▸ What the task asks: Retype the listing from its start through the line with "- row: Triple", leaving out the pictures.

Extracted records

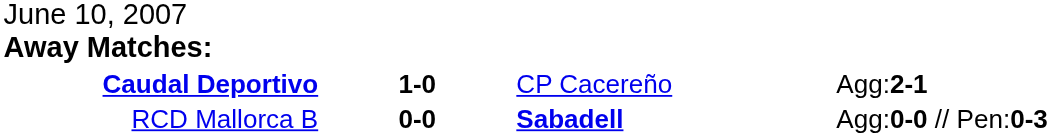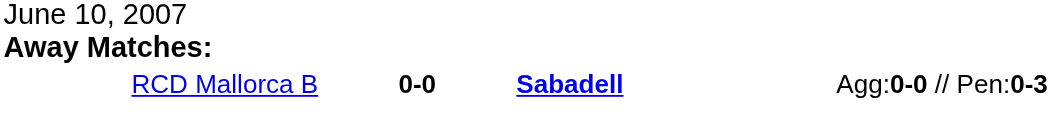- row: Caudal Deportivo | 1-0 | CP Cacereño | Agg:2-1
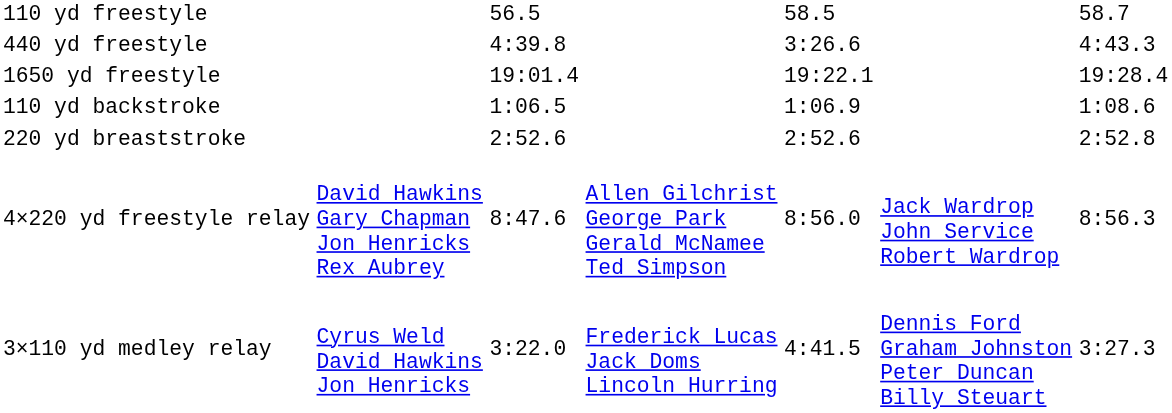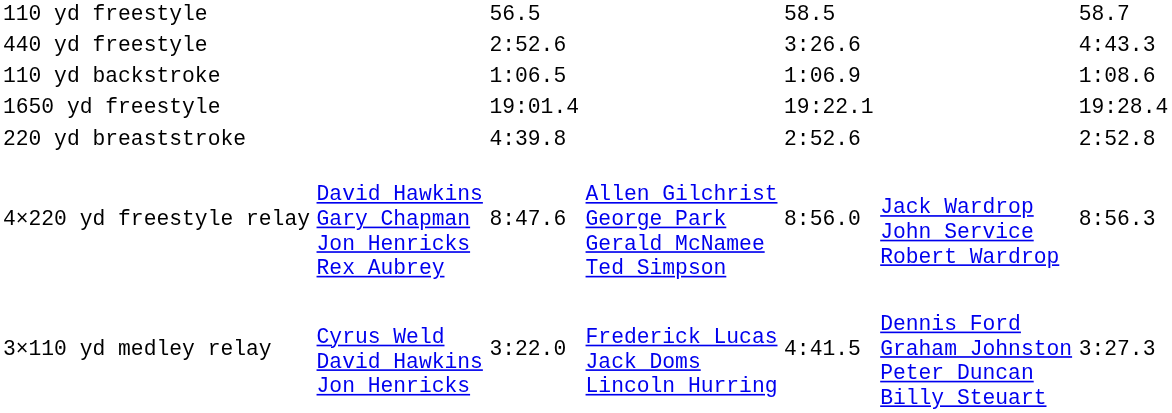440 yd freestyle | column 3: 4:39.8 -> 2:52.6
rows swapped: 1650 yd freestyle <-> 110 yd backstroke
220 yd breaststroke | column 3: 2:52.6 -> 4:39.8
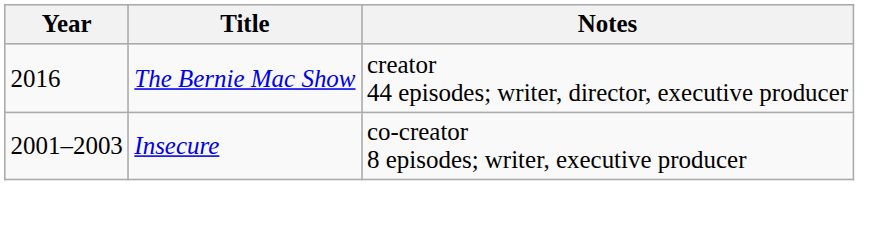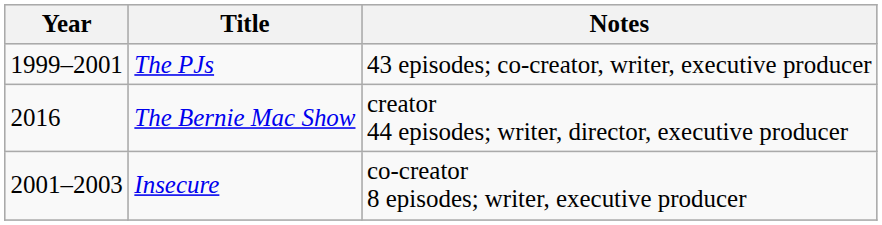+ row: 1999–2001 | The PJs | 43 episodes; co-creator, writer, executive producer
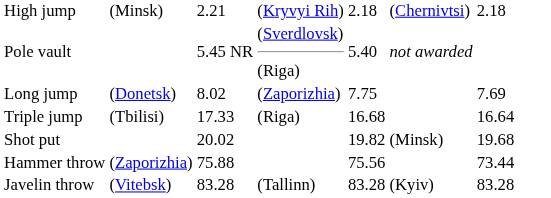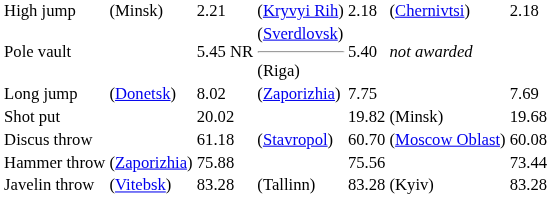- row: Triple jump | (Tbilisi) | 17.33 | (Riga) | 16.68 | 16.64
+ row: Discus throw | 61.18 | (Stavropol) | 60.70 | (Moscow Oblast) | 60.08
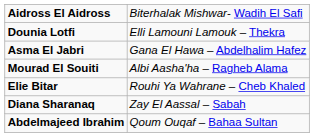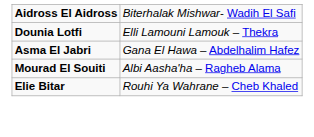- row: Diana Sharanaq | Zay El Aassal – Sabah
- row: Abdelmajeed Ibrahim | Qoum Ouqaf – Bahaa Sultan
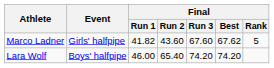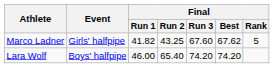Marco Ladner | Final / Run 2: 43.60 -> 43.25
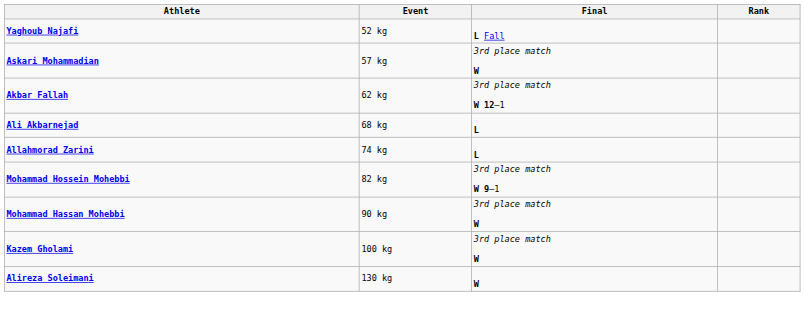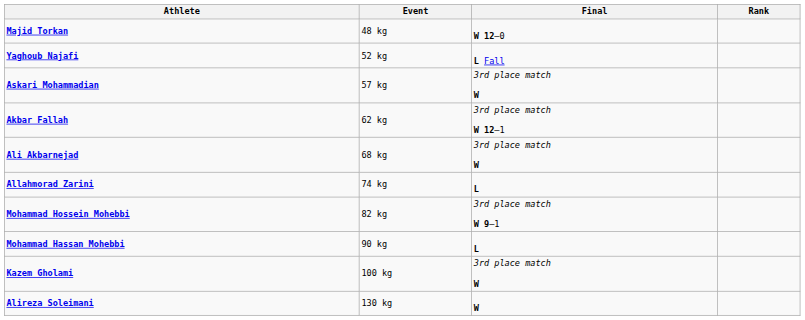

▸ Written answer:
- row: Caudal Deportivo | 1-0 | CP Cacereño | Agg:2-1
440 yd freestyle | column 3: 4:39.8 -> 2:52.6
rows swapped: 1650 yd freestyle <-> 110 yd backstroke
220 yd breaststroke | column 3: 2:52.6 -> 4:39.8
+ row: 1999–2001 | The PJs | 43 episodes; co-creator, writer, executive producer
- row: Triple jump | (Tbilisi) | 17.33 | (Riga) | 16.68 | 16.64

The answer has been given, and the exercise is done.